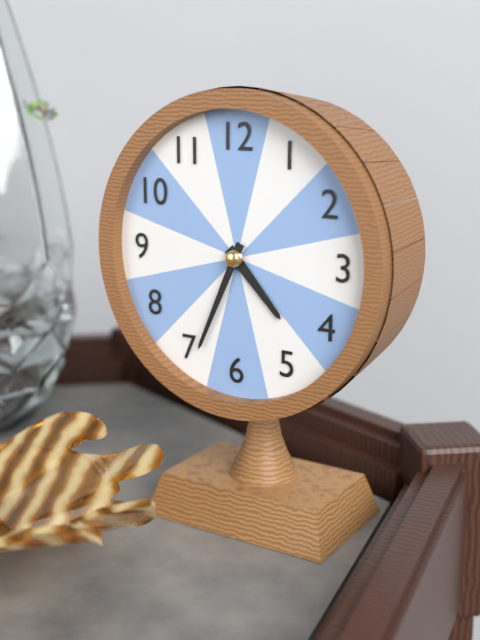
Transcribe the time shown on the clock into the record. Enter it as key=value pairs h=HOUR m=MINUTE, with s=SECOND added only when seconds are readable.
h=4 m=34
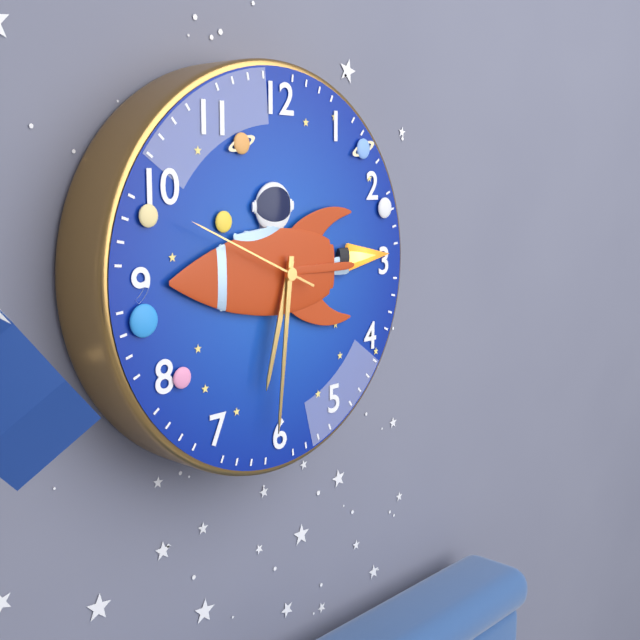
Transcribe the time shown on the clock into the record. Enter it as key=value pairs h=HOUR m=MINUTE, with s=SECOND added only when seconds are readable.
h=6 m=31 s=49
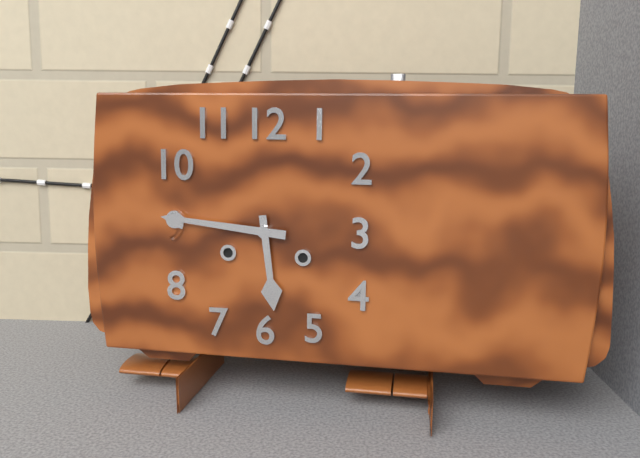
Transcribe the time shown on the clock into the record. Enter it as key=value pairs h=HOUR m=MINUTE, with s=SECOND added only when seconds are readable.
h=5 m=46
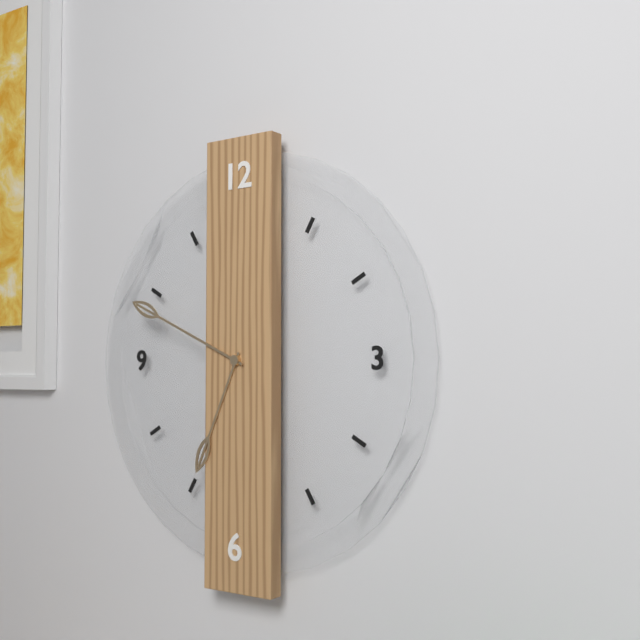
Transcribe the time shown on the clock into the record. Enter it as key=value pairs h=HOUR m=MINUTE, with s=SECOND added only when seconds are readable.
h=6 m=49
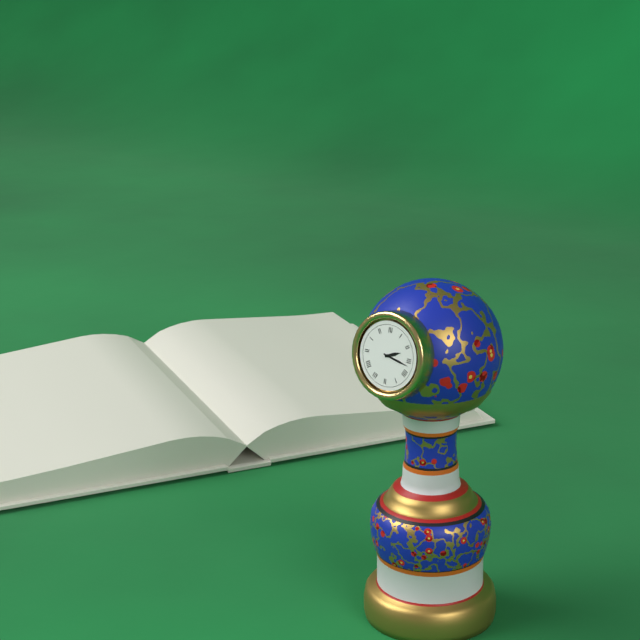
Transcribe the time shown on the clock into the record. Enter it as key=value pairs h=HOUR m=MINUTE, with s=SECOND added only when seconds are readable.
h=2 m=17
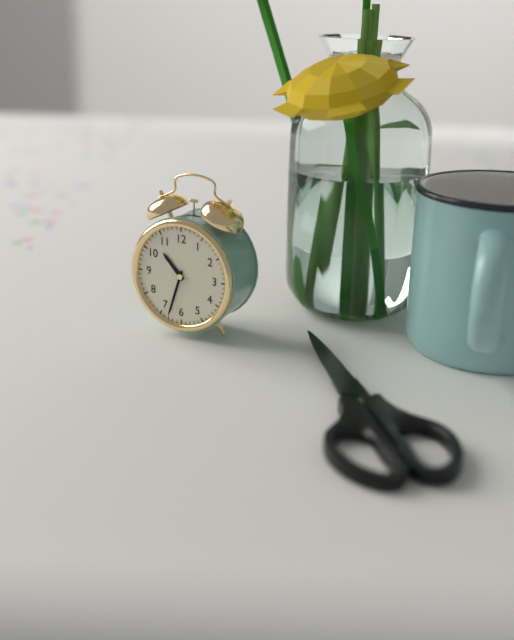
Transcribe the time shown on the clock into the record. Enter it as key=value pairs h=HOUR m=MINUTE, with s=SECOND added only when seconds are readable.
h=10 m=33
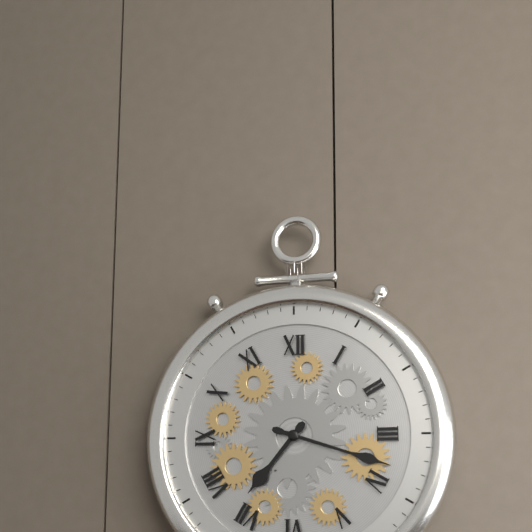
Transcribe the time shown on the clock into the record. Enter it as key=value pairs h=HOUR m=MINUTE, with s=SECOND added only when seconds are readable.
h=7 m=18
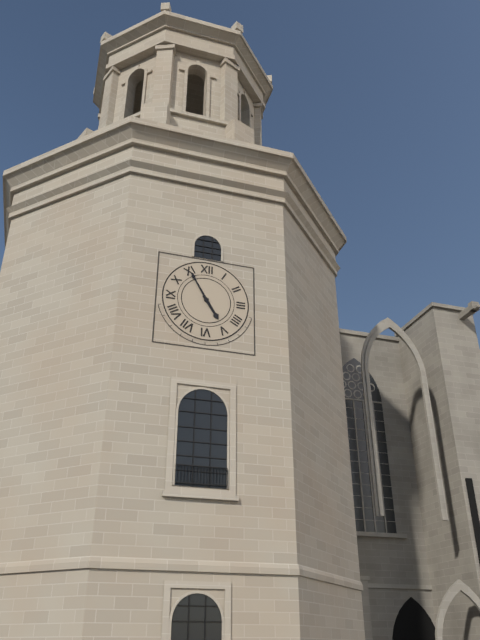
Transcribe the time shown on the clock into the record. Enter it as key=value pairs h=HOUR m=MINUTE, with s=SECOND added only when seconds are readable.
h=4 m=55
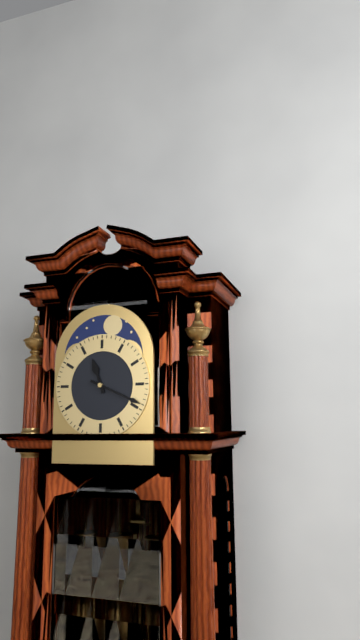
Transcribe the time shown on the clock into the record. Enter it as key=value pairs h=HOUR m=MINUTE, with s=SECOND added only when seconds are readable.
h=11 m=19
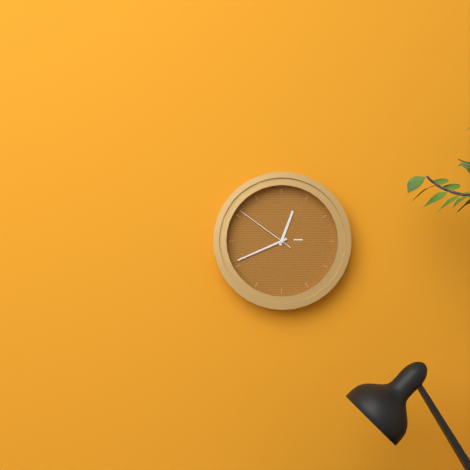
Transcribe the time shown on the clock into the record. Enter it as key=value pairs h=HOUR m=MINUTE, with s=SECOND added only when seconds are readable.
h=12 m=41 s=51
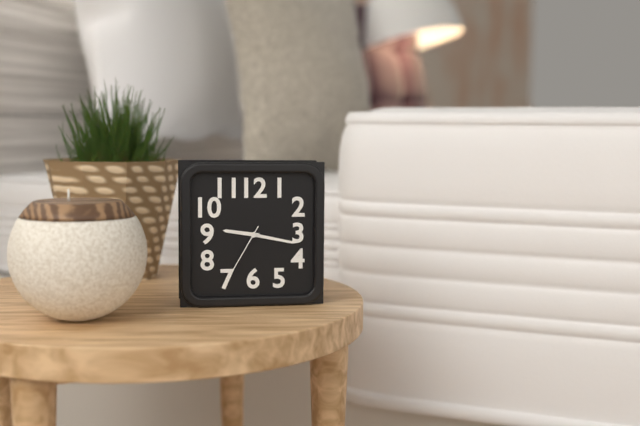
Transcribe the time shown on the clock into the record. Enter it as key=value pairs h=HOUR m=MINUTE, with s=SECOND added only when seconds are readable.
h=9 m=17 s=35
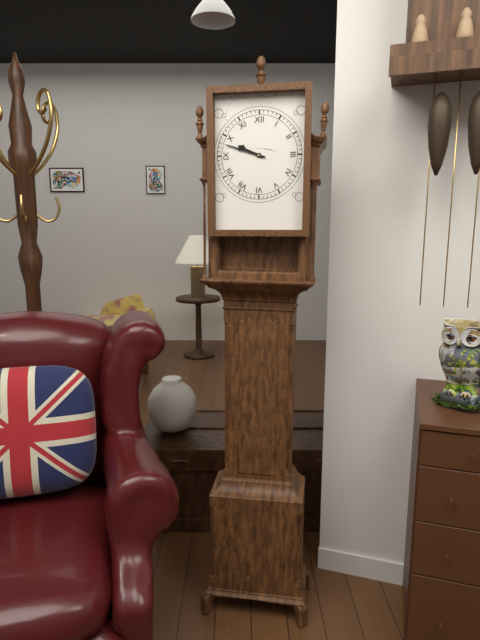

# # # #

- The request -
Please rewrite everything from the start of the items down to the line containing "h=6 m=31 s=49", with "readable" replaced by "visible" and nothing else changed. Leave out the pictures.

- Reply -
Transcribe the time shown on the clock into the record. Enter it as key=value pairs h=HOUR m=MINUTE, with s=SECOND added only when seconds are visible.
h=4 m=34
Transcribe the time shown on the clock into the record. Enter it as key=value pairs h=HOUR m=MINUTE, with s=SECOND added only when seconds are visible.
h=6 m=31 s=49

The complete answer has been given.